--- OBIETTIVO 1 ---
Elenca tutte le persone nominate nel brano di partenza.
--- OBIETTIVO 2 ---
Copia dal brano di partenza il passo che comincia con "Il Bangladesh può" e prosegue fino a "il Regno Unito.".

--- BRANO DI PARTENZA ---
Ziaur Rahman (1997) è PhD student in Global Studies & Innovation presso l’Università degli Studi Internazionali di Roma (UNINT), sotto la supervisione della Prof.ssa Stefania Cerrito. Suoi principali ambiti di studio e di ricerca sono la lingua e la (socio)linguistica francese. Il titolo del suo progetto di ricerca è  «South Asian communities in French-speaking contexts: the cases of Paris and Brussels». Da settembre 2024 a febbraio 2025 svolgerà una ricerca sul campo a Parigi presso il Centre d'études en sciences sociales sur les mondes africains, américains et asiatiques (CESSMA – Maison de la recherche de l’Inalco), sotto la supervisione della professoressa Marie-Caroline Saglio-Yatzimirsky. Tra l’altro, ha collaborato all’organizzazione della Journée de la Francophonie à l’UNINT negli ultimi due anni.

Il Bangladesh può essere definito come un nuovo Stato, nato nel 1971, di una vecchia nazione dalla storia secolare. Si tratta dell’ottavo Paese più popoloso del pianeta con più di 170 milioni di abitanti, quarto Stato musulmano al mondo dopo l’Indonesia, il Pakistan e l’India, nonché l’economia asiatica che negli ultimi dieci anni è cresciuta di più e con più costanza, più della Cina e dell’India che sono i due giganti economici della regione. Oggi in Italia vivono regolarmente più di 160 000 persone provenienti dal Bangladesh, rappresentando la seconda comunità in Europa dopo il Regno Unito.

Il Paese confina su tre lati – est, nord e ovest – con l’India, ad eccezione di un piccolo tratto – nell’estremo sud-est – in cui confina con la Birmania, nota anche come Myanmar. A sud invece è bagnato dal golfo del Bengala. Insieme allo Stato indiano del Bengala Occidentale, il Bangladesh forma la regione etnico-linguistica dei bengalesi. Incastonato nella fertilissima pianura del delta di Gange e Brahmaputra, il Paese è soggetto alle inondazioni periodiche dei monsoni e dei cicloni. Il Bangladesh è famoso per i suoi numerosi fiumi, nella maggior parte dei casi transfrontalieri con l’India. Il terreno alluvionale depositato da questi ha creato alcune delle più fertili pianure del mondo. La maggior parte del territorio del Bangladesh si trova a meno di 12 metri sopra il livello del mare, il che lo rende una sorta di Paesi Bassi dell’Asia. Secondo le stime, circa la metà della superficie sarebbe inondata qualora il livello del mare salisse di un solo metro e i conseguenti danni sarebbero incalcolabili, in considerazione soprattutto dell’elevata densità della popolazione.

Una parte importante del litorale, a sud-ovest del Paese, comprende una giungla paludosa: la Sundarban. Si tratta della più grande foresta di mangrovie del mondo e la patria di diverse specie di vita sia animale sia vegetale, compresa la famosa tigre del Bengala, uno dei simboli del Paese. La parte opposta, a sud-est, vede invece la presenza di Cox’s Bazar, la spiaggia marina naturale ininterrotta più lunga del mondo che si estende per oltre 120 chilometri. Nel Golfo del Bengala, nell’estremo sud-est, si trova infine l’Isola di San Martino. È in queste due località che si concentra prevalentemente il turismo del Paese.

--- DATI FORNITI ---
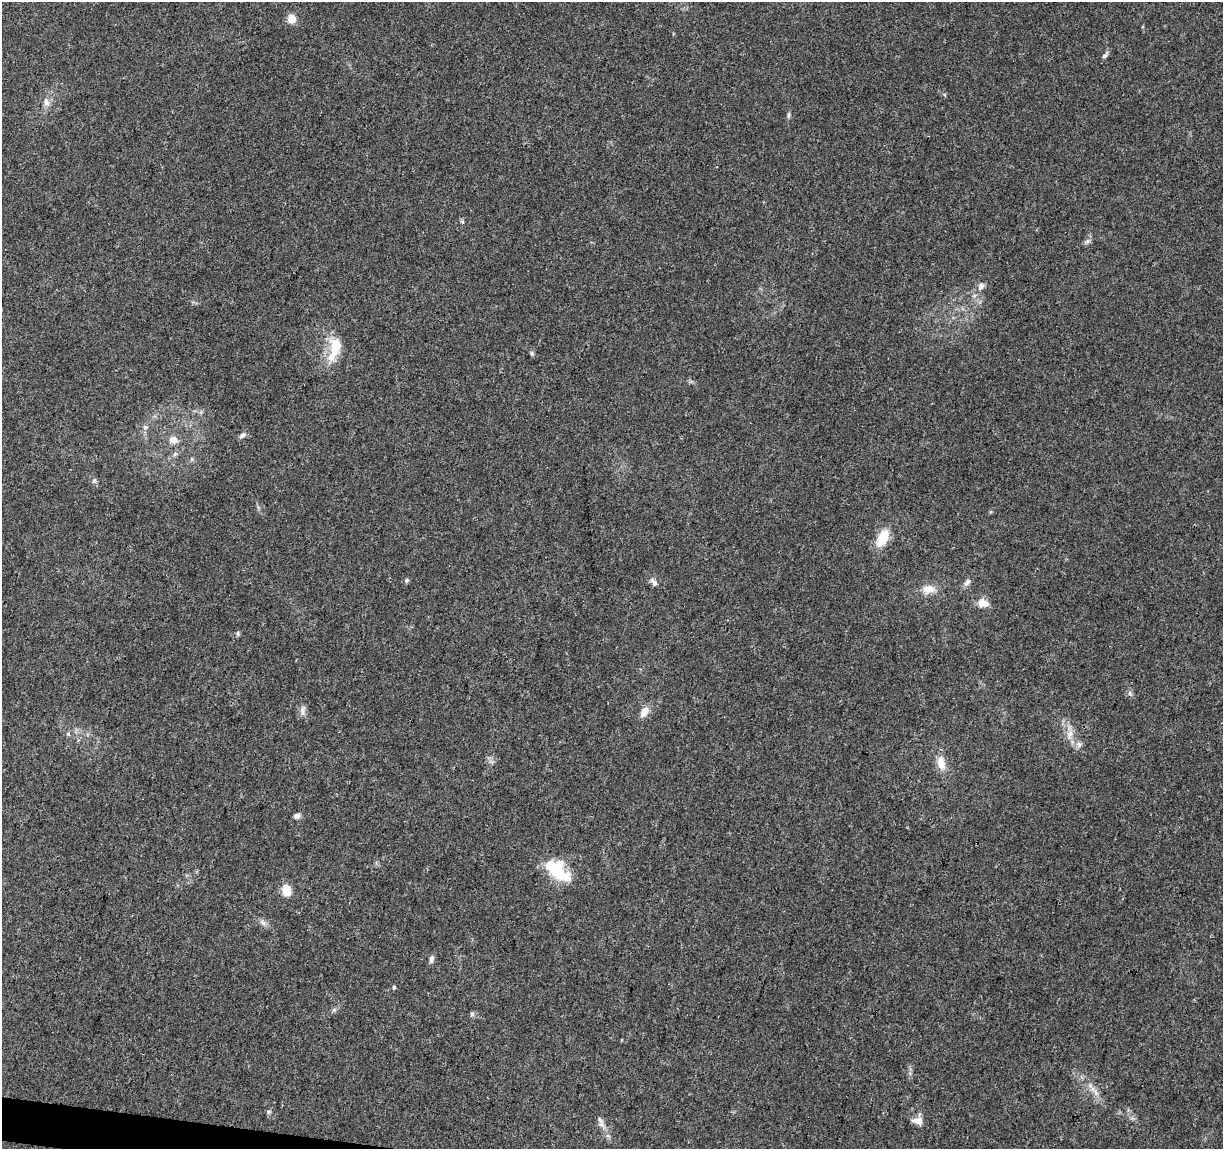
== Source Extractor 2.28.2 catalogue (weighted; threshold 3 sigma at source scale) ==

--- RISPOSTA COMPLETA 1 ---
Ziaur Rahman, Stefania Cerrito, Marie-Caroline Saglio-Yatzimirsky

--- RISPOSTA COMPLETA 2 ---
Il Bangladesh può essere definito come un nuovo Stato, nato nel 1971, di una vecchia nazione dalla storia secolare. Si tratta dell’ottavo Paese più popoloso del pianeta con più di 170 milioni di abitanti, quarto Stato musulmano al mondo dopo l’Indonesia, il Pakistan e l’India, nonché l’economia asiatica che negli ultimi dieci anni è cresciuta di più e con più costanza, più della Cina e dell’India che sono i due giganti economici della regione. Oggi in Italia vivono regolarmente più di 160 000 persone provenienti dal Bangladesh, rappresentando la seconda comunità in Europa dopo il Regno Unito.